Re: Protokół weryfikacji
Autor:
Harpagon (---.siec.idealan.pl)
Data: 07 cze 2018 - 13:31:38
McG Napisał(a):
-------------------------------------------------------
> Się wtrace:
>
> 1,ok dokumenty są najważniejsze ale...
> 2.autentyczny przyklad-scalenie z lat
> 70,ciągi,linie pomiarowe bbbb słabo
> pomierzone-niezamkniecia po 10m i więcej pomiędzy
> pkt osnowy.Na gruncie graniczniki granitowe-jedna
> pasują od ~0,10m inne nie pasują po 5m i
> więcej.Wydana decyzja scaleniowa.Ludzie tak
> uzytkuja od ~50lat.
> Pytanie do Harpagona:
> 1.jak będziesz liczył te współrzędne?z
> uwzględnieniem tych 'niezamkniec' po 10m na pkt
> osnowy czy nie?
> 2.bedziesz przekopywał te wszystkie graniczniki
> które są na prostej z błędem 10m?
> 3.wiesz co się będzie działo w terenie z ludzmi?

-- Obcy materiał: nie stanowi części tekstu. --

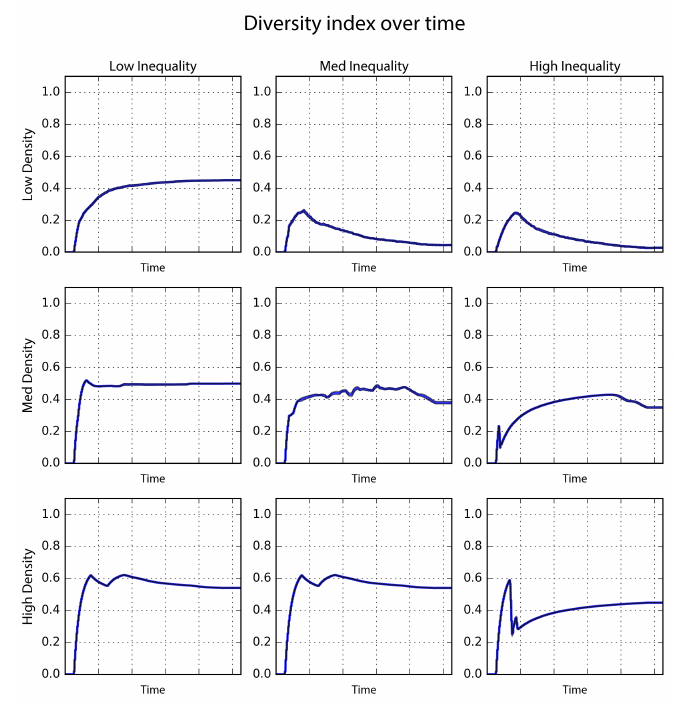
Figure 12. Time series of the diversity indicator values produced by the model when parameterized with varying combinations of low, medium, and high density and inequality values. The mean value across 50 runs is blue and the gray lines depict the 95% confidence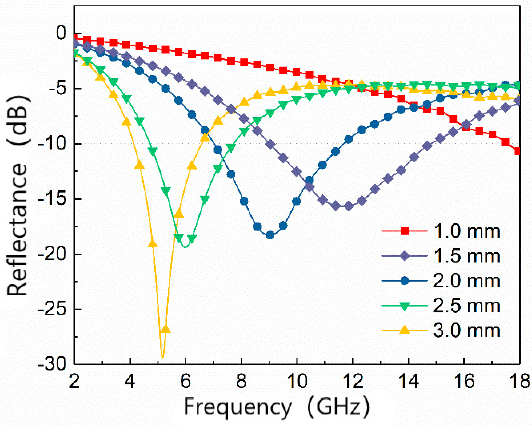
Figure 5. The RL of S1.5 at various thicknesses.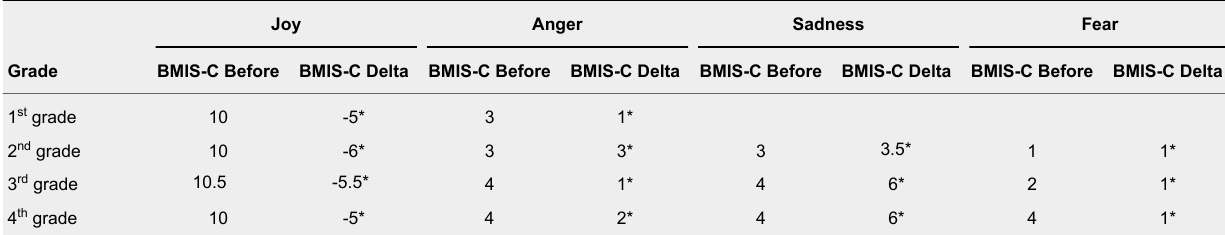
Evolution of the Emotional State Before and After Sadness Induction, According to the Student’s Grade and the Induced Emotion Joy Anger Grade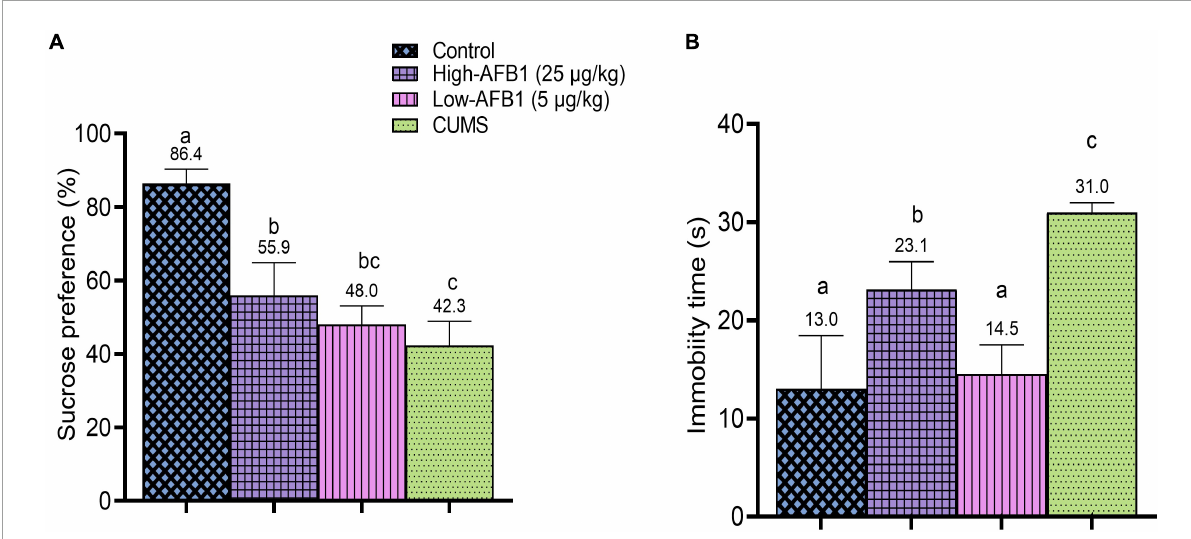
FIGURE3 (A) Sucrose preference (%) of rats after exposure to AFB 1 and CUMS treatment. (B) Immobility time(s) of rats in FST after exposure to AFB 1 and CUMS treatment. Error bars represents the data from mean ± SD, n = 8. Means between groups that do not share the same lowercase letters (a, b, c) are significantly different ( p < 0.05) using Tukey HSD post-hoc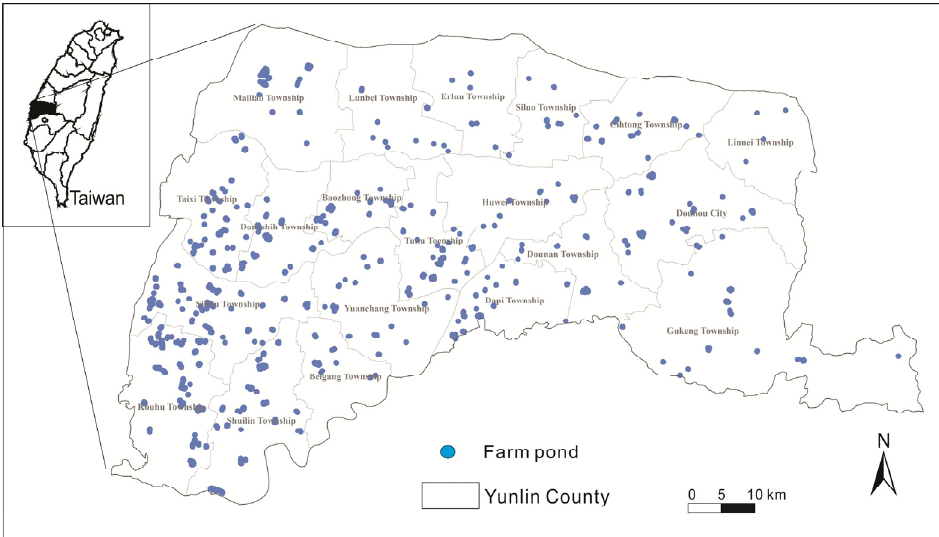
Figure 1. Research areas and location of farm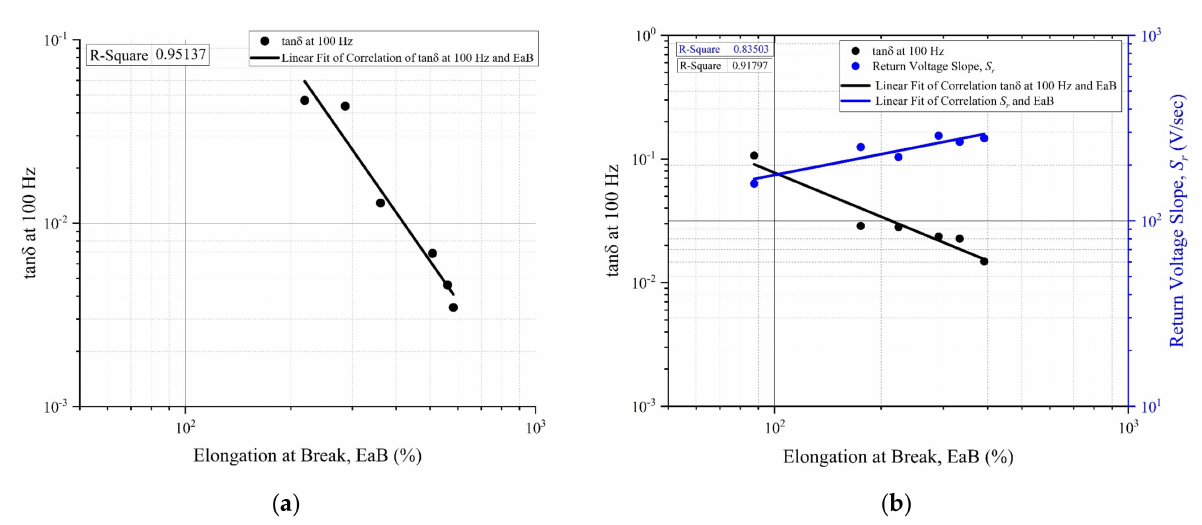
Figure 15. Correlation between tan δ at 100 Hz: ( a ) EPR insulation and tan δ at 100 Hz and S r at 1 s and ( b ) CSPE jacket against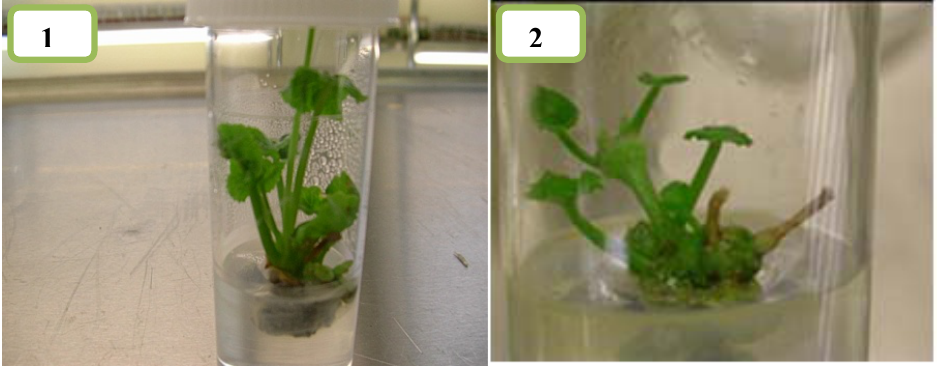
Figure 5. Shoot regeneration in MS (1) and Duchefa shoot medium (2) supplemented with (B2N0.1) in C.asiatica after 3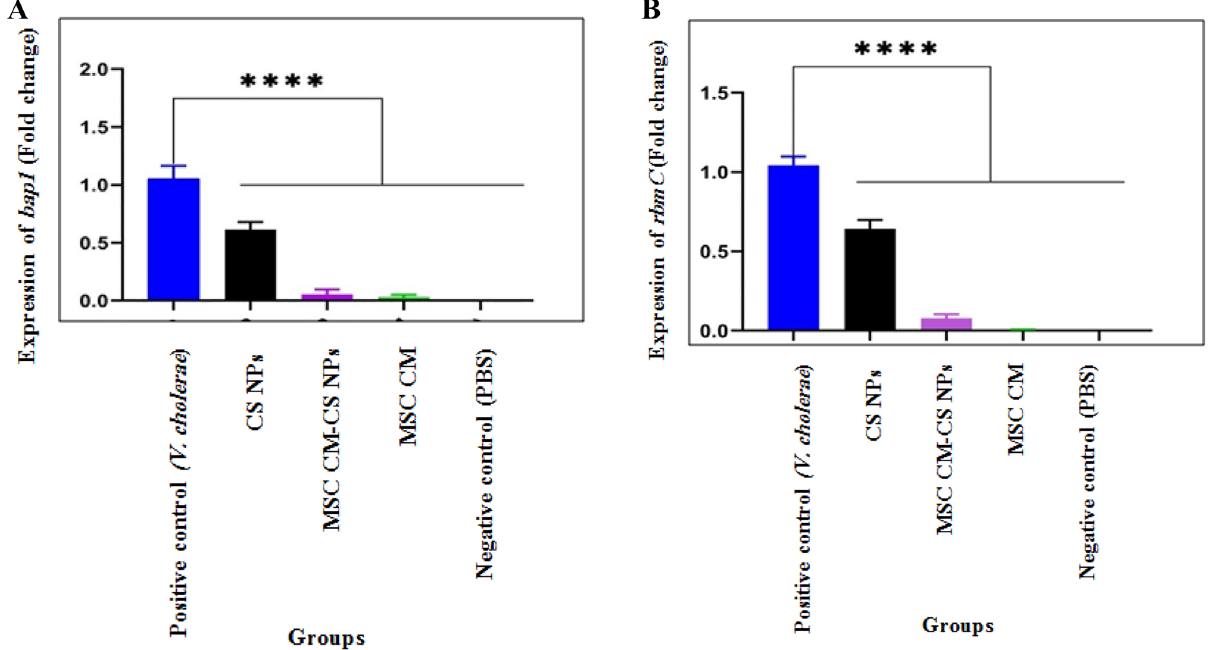
Figure 2. The inhibitory effect of three compounds MSC CM, MSC CM-CS NPs, and CS NPs on bap1 ( A ) and rbmC ( B ) gene expression in V. cholerae . PBS and V. cholerae without exposure to the compounds were used as negative and positive controls, respectively. Bars are presented as the mean of triplicate experiments. **** p < 0.0001 for V. cholerae vs. other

W takim przypadku starałbym się ustalić faktyczne położenie punktów osnowy. Ale przy tak wielkich niezamknięciach, jeżeli wynikają one z błędów pomiaru - nie da się nic zrobić. Granice trzeba ustalić, a znaki graniczne mogą być w tym pomocne. Z tych dokumentów być może da się ustalić np. tylko krawędzie drogi, bo oparte na osnowie. Ale jeśli pomiędzy punktami osnowy brakuje kilku metrów - to trzeba robić rozgraniczenie dla ustalenia granic pomiędzy działkami, niemniej końce granic powinny być na krawędzi drogi, czyli tworzyć linię prostą.
Tak więc tu bym nic nie przekopywał, bo nie wiedziałbym, gdzie powinny te znaki być prawidłowo umieszczone w oparciu o takie dokumenty, jak opisałeś.
I nie ma sensu liczenie współrzędnych w oparciu o takie miary.
W terenie z ludźmi mogło by być różnie - jedni by protestowali, a inni z zadowoleniem by przyjęli, że w końcu ktoś im wyprostuje ich sytuację. Nie ma reguły.